Por lo tanto, sostuvo que la resolución apunta a un “mecanicismo de responsabilidad objetiva” que no corresponde al contexto de la responsabilidad del Estado por falta de servicio, la que es de carácter subjetivo.
En esa misma línea, señaló que el fallo de primera instancia no precisa la conducta o el comportamiento exigible a Carabineros, al Ministerio del Interior u a otras autoridades. Por esta razón, afirmó que para acreditar la falta de servicio es “indispensable establecer con exactitud el estándar de conducta exigible al servicio“.
Igualmente, en su apelación el CDE sostuvo que “la presencia permanente de Carabineros, en caso alguno, aseguraba que la Antigua Fuente no fuere atacada”. Este argumento se sustenta en que durante el estallido social 544 cuarteles policiales fueron atacados, según el informe N°499, del 1 de octubre de 2020, del Departamento de Análisis Criminal de Carabineros.
También ejemplificó su postura con el ataque a la Iglesia San Borja, que fue incendiada pese a contar con medidas de protección, y apuntó a la magnitud de la crisis social en la que ocurrieron los incidentes.
El CDE recalcó que la capacidad de los Estados para responder a fenómenos delictivos es “más limitada que la capacidad de la población para generar situaciones de caos y vandalismo”. En ese contexto, añadió que “no toda falta es sinónimo de falta de servicio” y que los recursos de los servicios públicos son limitados, además de que “su asignación obedece a prioridades que define privativamente la Administración, tarea que escapa de las competencias jurisdiccionales”.
La postura de la familia de los dueños de la Antigua Fuente
En su apelación, la familia Siri, representada por la abogada Josefina Escobar, del estudio Ovalle/Consejeros Legales, solicitó a la Corte de Apelaciones indemnizar por daño moral a Paula Cancino, Mauro Siri, Bruno Siri y Pablo Siri.
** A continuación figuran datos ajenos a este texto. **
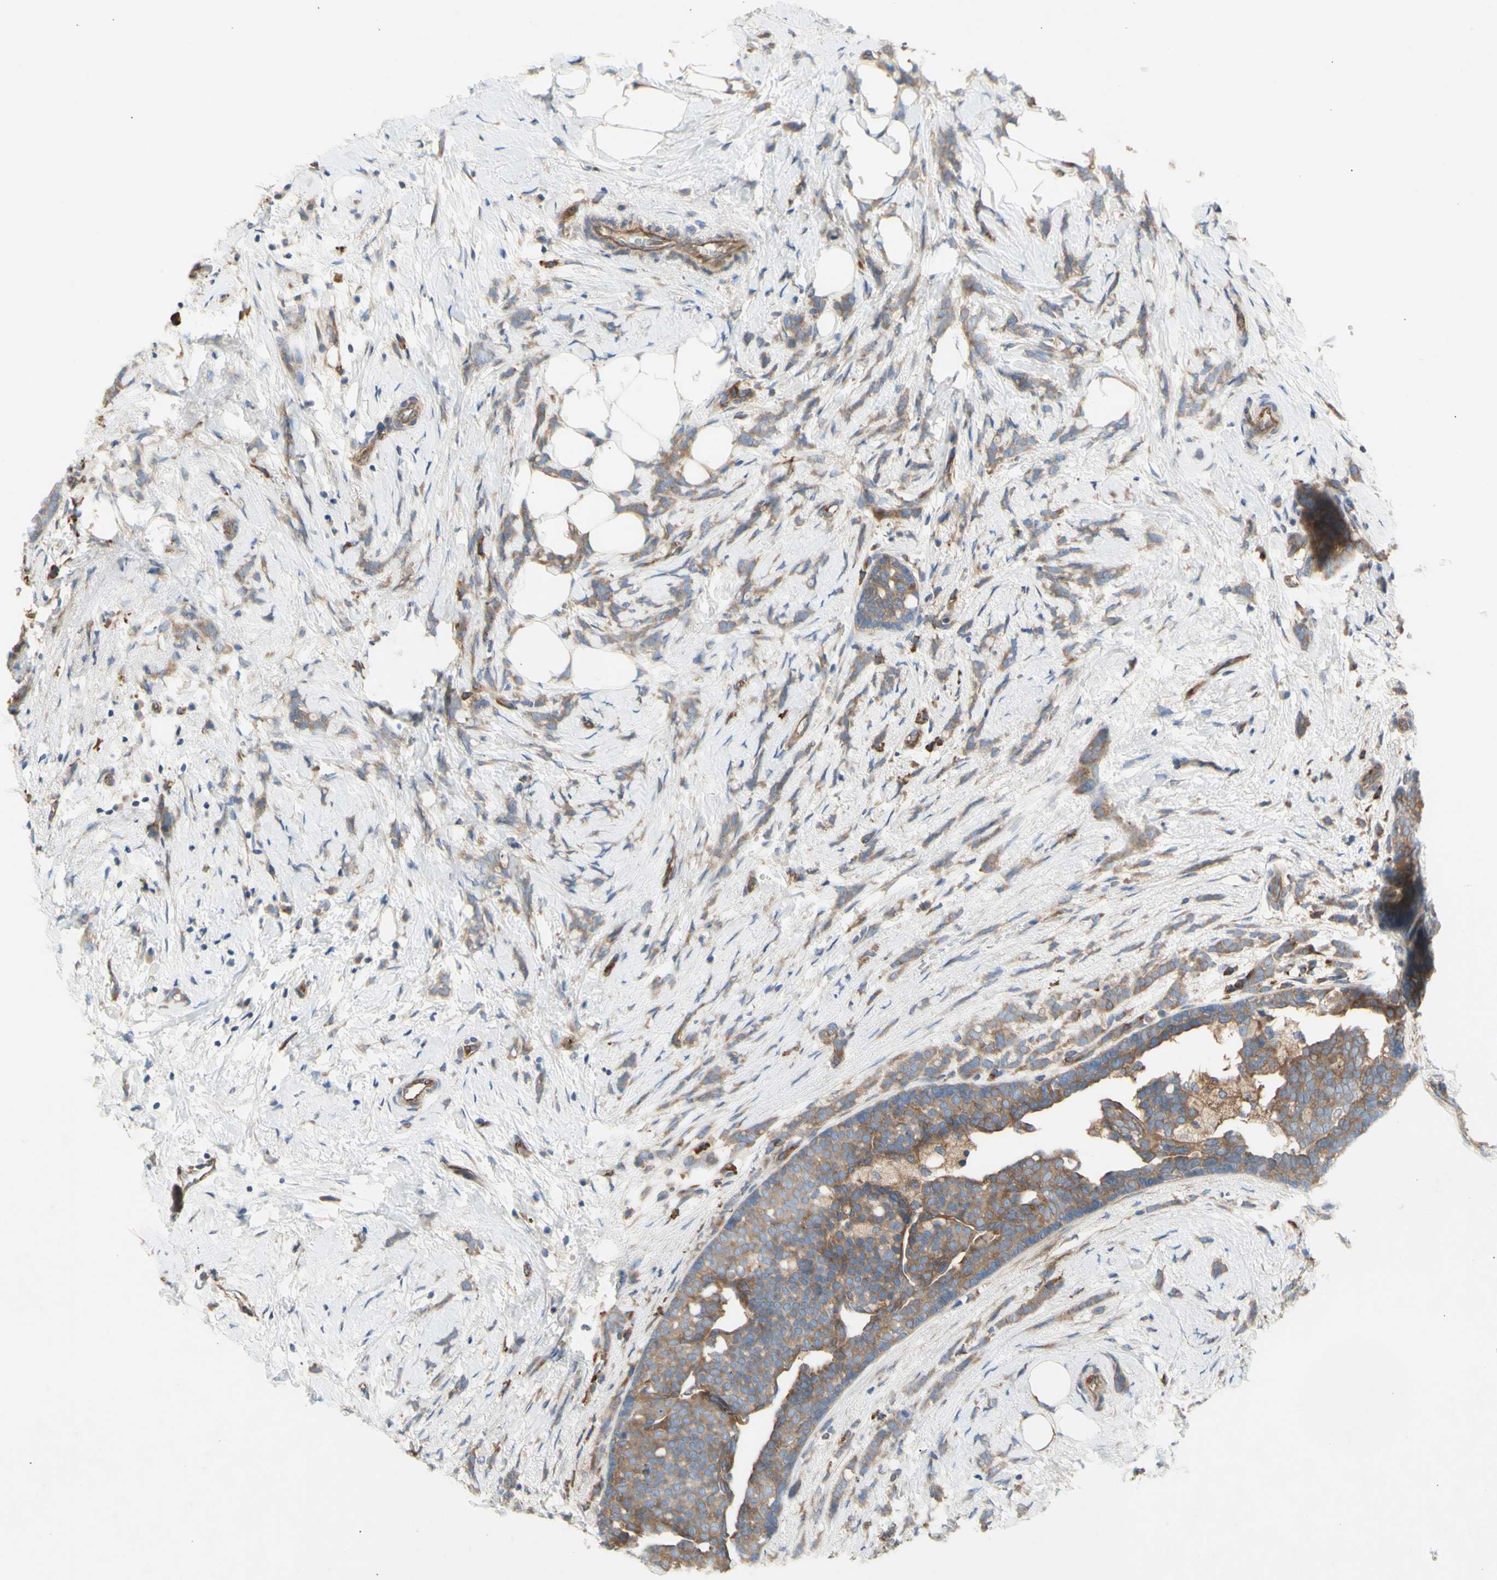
{"staining": {"intensity": "moderate", "quantity": "25%-75%", "location": "cytoplasmic/membranous"}, "tissue": "breast cancer", "cell_type": "Tumor cells", "image_type": "cancer", "snomed": [{"axis": "morphology", "description": "Lobular carcinoma, in situ"}, {"axis": "morphology", "description": "Lobular carcinoma"}, {"axis": "topography", "description": "Breast"}], "caption": "Immunohistochemistry of human breast cancer (lobular carcinoma in situ) demonstrates medium levels of moderate cytoplasmic/membranous staining in about 25%-75% of tumor cells.", "gene": "KLC1", "patient": {"sex": "female", "age": 41}}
Asimismo, pidió que en la indemnización por lucro cesante se consideren los meses de noviembre y diciembre de 2019, además de enero, febrero, marzo, agosto y septiembre de 2020.
La familia Siri también solicitó modificar la forma de calcular el impacto de la pandemia por Covid-19, aplicando un descuento del 50% solo para el período comprendido entre agosto o septiembre de 2020 y abril de 2021, y no un 20% del total del período de falta de servicio que alegan.
De este modo, requirió que las cifras por lucro cesante sean reajustadas desde el período en que se produjo el daño hasta el pago del resarcimiento, el que, al momento de la sentencia, presuntamente alcanza los $924.478.211.